Presented by Racemaker Press

"There's a lot of junk out there today. If you want it straight, read Kirby." -- Paul Newman

The Way It Is/ An opportunity lost?

by Gordon Kirby
Last week I discussed the problems with racing Indy cars on high-banked ovals with Bruce Ashmore. At the end of last week's column Ashmore said he believes IndyCar has made only minor incremental changes both in terms of crash safety and eliminating safety problems with the dreaded 'pack racing'. This week we explore more of Ashmore's analysis of the new Dallara and discuss what the correct formula should be for Indy cars.

First of all, most fans and all the drivers, past and present, want to see more power. The fans want the drivers to lift for the corners, use the brakes, then get back on the power and drive their cars, using their advantage in every area to cleanly execute a pass rather than droning around in packs straining for lap after lap to gain the tiniest advantage. Using the brakes and throttle to best effect is what automobile racing was all about for most of a century until NASCAR invented restrictor plate racing and the IRL followed suit with its squalid little formula.

* Recorded information:
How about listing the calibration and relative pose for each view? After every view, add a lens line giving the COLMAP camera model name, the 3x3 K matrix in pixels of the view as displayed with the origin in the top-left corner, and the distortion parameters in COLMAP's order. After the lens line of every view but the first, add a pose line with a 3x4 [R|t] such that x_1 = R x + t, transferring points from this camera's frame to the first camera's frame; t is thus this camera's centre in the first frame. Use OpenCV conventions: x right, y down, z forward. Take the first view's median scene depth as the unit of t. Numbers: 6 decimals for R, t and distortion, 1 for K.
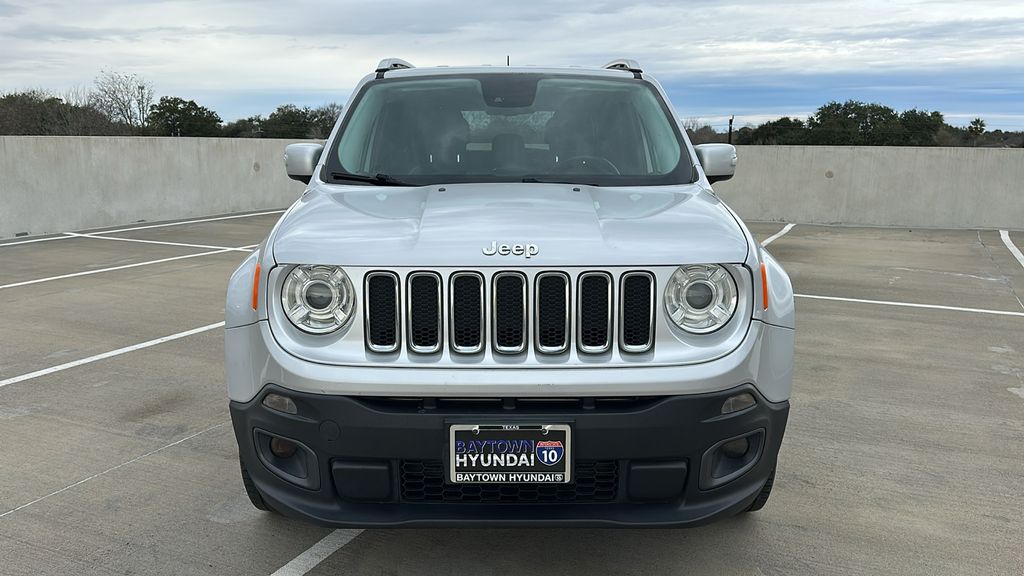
lens RADIAL K [[845.7, 0, 518.4], [0, 845.7, 296.0], [0, 0, 1]] dist [0.035818, -0.009605]
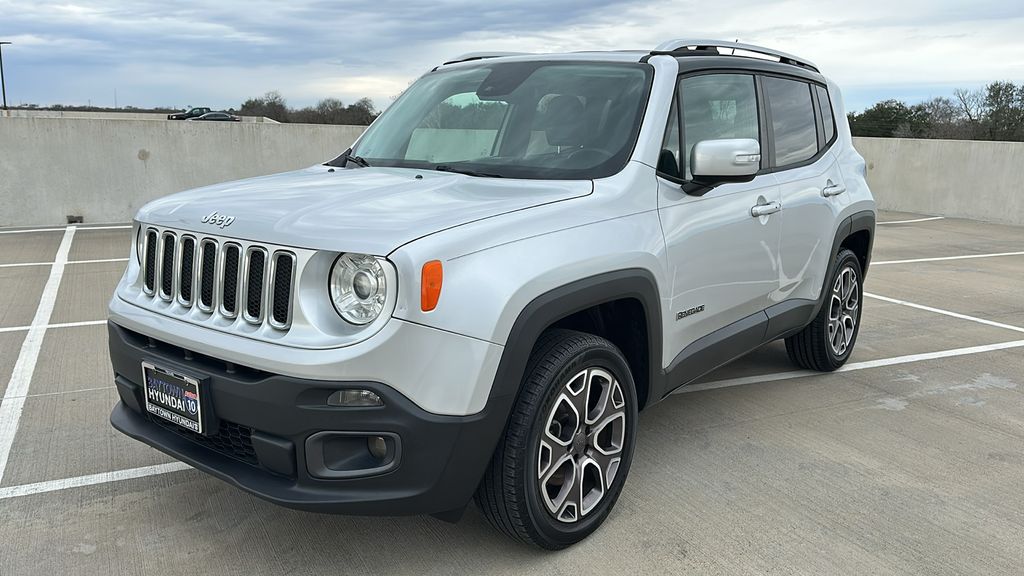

* Complete the following:
1. In the column on Indy car racing, with whom did the writer discuss racing on high-banked ovals the previous week?
2. Transcribe the column on Indy car racing from "First of all, most" to "squalid little formula.".
The lines come from a separate source.

* Task-by-task answers:
1. Bruce Ashmore.

2.
First of all, most fans and all the drivers, past and present, want to see more power. The fans want the drivers to lift for the corners, use the brakes, then get back on the power and drive their cars, using their advantage in every area to cleanly execute a pass rather than droning around in packs straining for lap after lap to gain the tiniest advantage. Using the brakes and throttle to best effect is what automobile racing was all about for most of a century until NASCAR invented restrictor plate racing and the IRL followed suit with its squalid little formula.